MADELINE LEVINE, Clinical Psychologist and Author
A clinical psychologist in Marin County for the past twenty-five years, Madeline Levine has used her practice with privileged adolescents and their parents to write books that challenge one child-rearing myth after another. She has published Viewing Violence and See No Evil: A Guide to Protecting our Children from Media Violence. Her most recent book, The Price of Privilege: How Parental Pressure and Material Advantage are Creating a Generation of Disconnected and Unhappy Kids, offers useful advice to parents of any income level about ways to foster healthy autonomy, impulse control, and a strong sense of self that comes when young people are able to construct healthy “inner homes.”

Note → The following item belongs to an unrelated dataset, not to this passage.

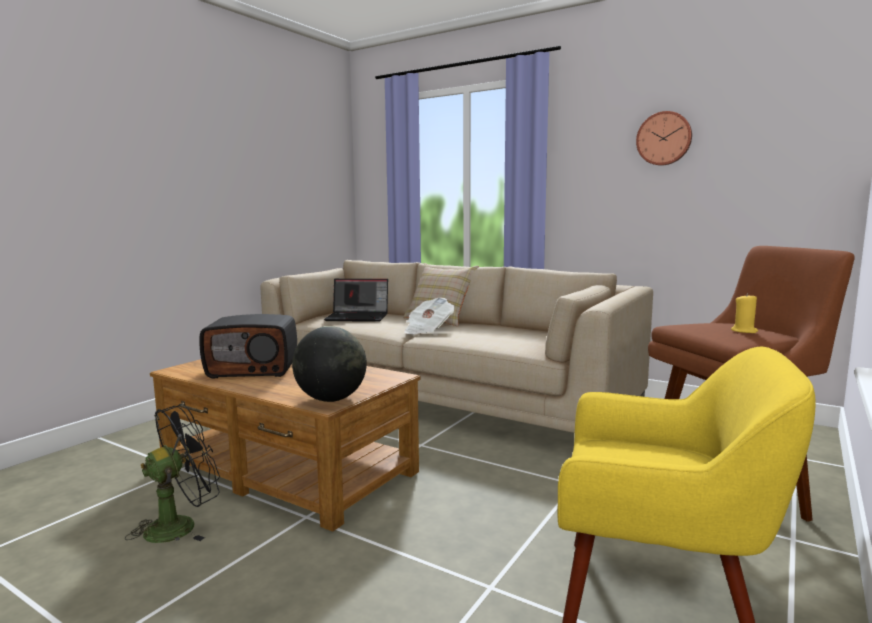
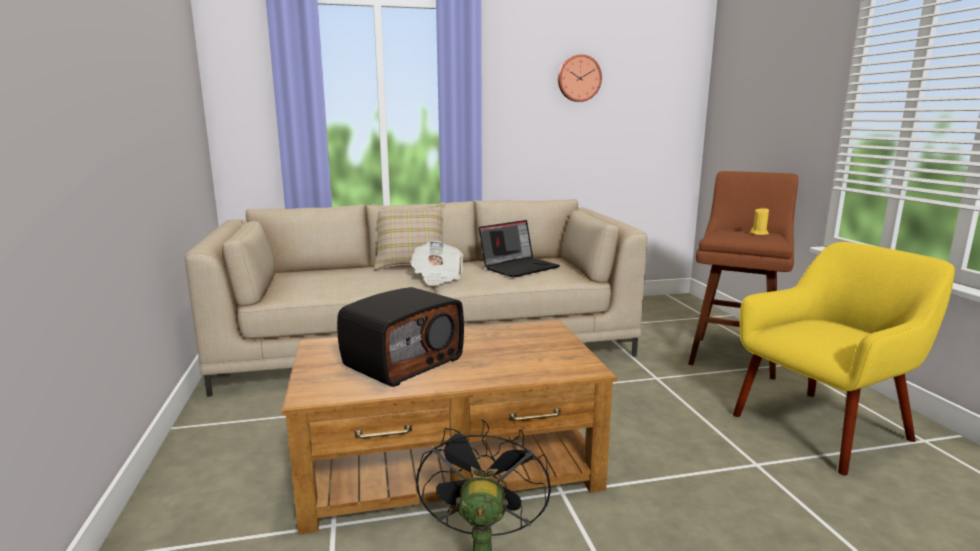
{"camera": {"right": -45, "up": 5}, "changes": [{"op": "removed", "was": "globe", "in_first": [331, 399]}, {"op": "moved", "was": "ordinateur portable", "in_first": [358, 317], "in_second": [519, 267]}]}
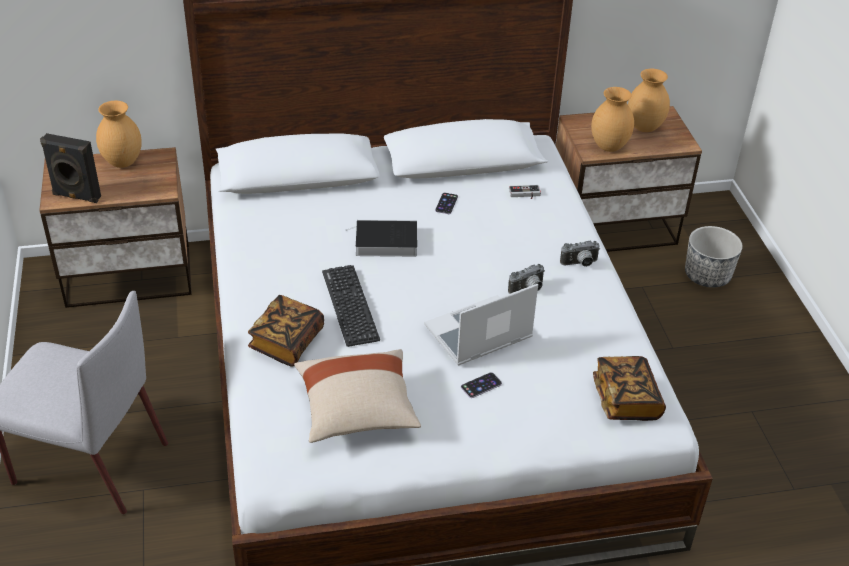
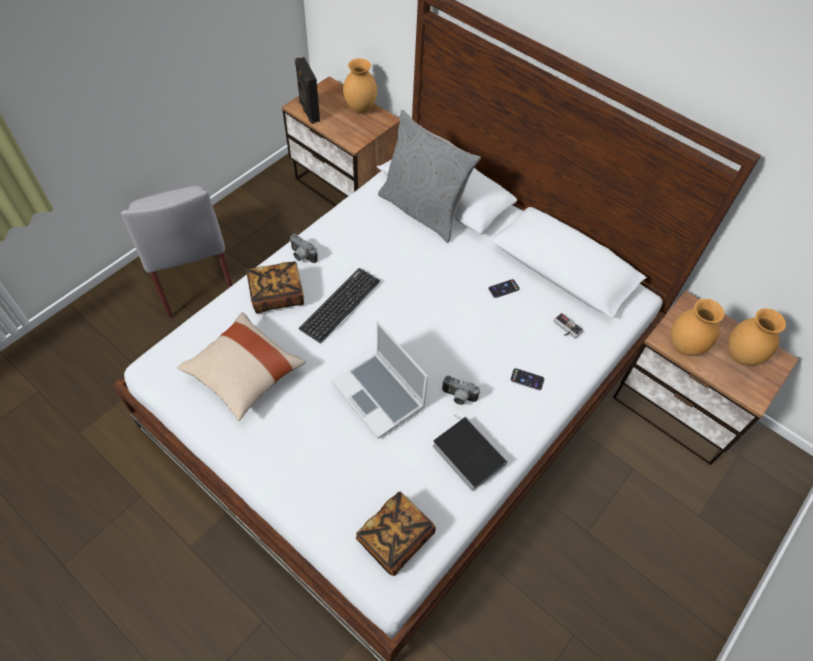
{"camera": {"right": 50, "up": 15}, "changes": [{"op": "removed", "was": "cache-pot", "in_first": [707, 275]}, {"op": "added", "now": "coussin [gris]", "in_second": [423, 210]}, {"op": "moved", "was": "livre", "in_first": [384, 242], "in_second": [466, 454]}, {"op": "moved", "was": "téléphone", "in_first": [481, 385], "in_second": [527, 379]}, {"op": "moved", "was": "appareil photo", "in_first": [580, 264], "in_second": [301, 256]}, {"op": "turned", "was": "ordinateur portable", "in_first": [477, 334], "in_second": [380, 395], "clockwise": -150}]}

DENISE POPE, Author and Educator, Stanford School of Education
Denise Pope has been a lecturer at the Stanford University School of Education for the past 7 years, specializing in student engagement, curriculum studies, qualitative research methods, and service learning. She founded and directs the SOS: Stressed-Out Students project, a national research and intervention project for K-12 schools to counter the causes of academic stress and increase student health, engagement with learning, and integrity. Her book, "Doing School": How We Are Creating a Generation of Stressed Out, Materialistic, and Miseducated Students was awarded Notable Book in Education by the American School Board Journal. She is a three-time recipient of the Stanford University School of Education Outstanding Teacher and Mentor Award.
DEBORAH STIPEK (moderator), I. James Quillen Dean and Professor of Education at Stanford
Deborah Stipek’s scholarship concerns instructional effects on children's achievement motivation, early childhood education, elementary education and school reform. She served for five years on the Board on Children, Youth and Families at the National Research Council, she chaired the National Research Council Committee for Increasing High School Students’ Engagement and Motivation to Learn, and she directed the MacArthur Foundation Network on Teaching and Learning. Currently she is completing a longitudinal study that follows children from kindergarten through fifth grade in three low-income communities in three different states.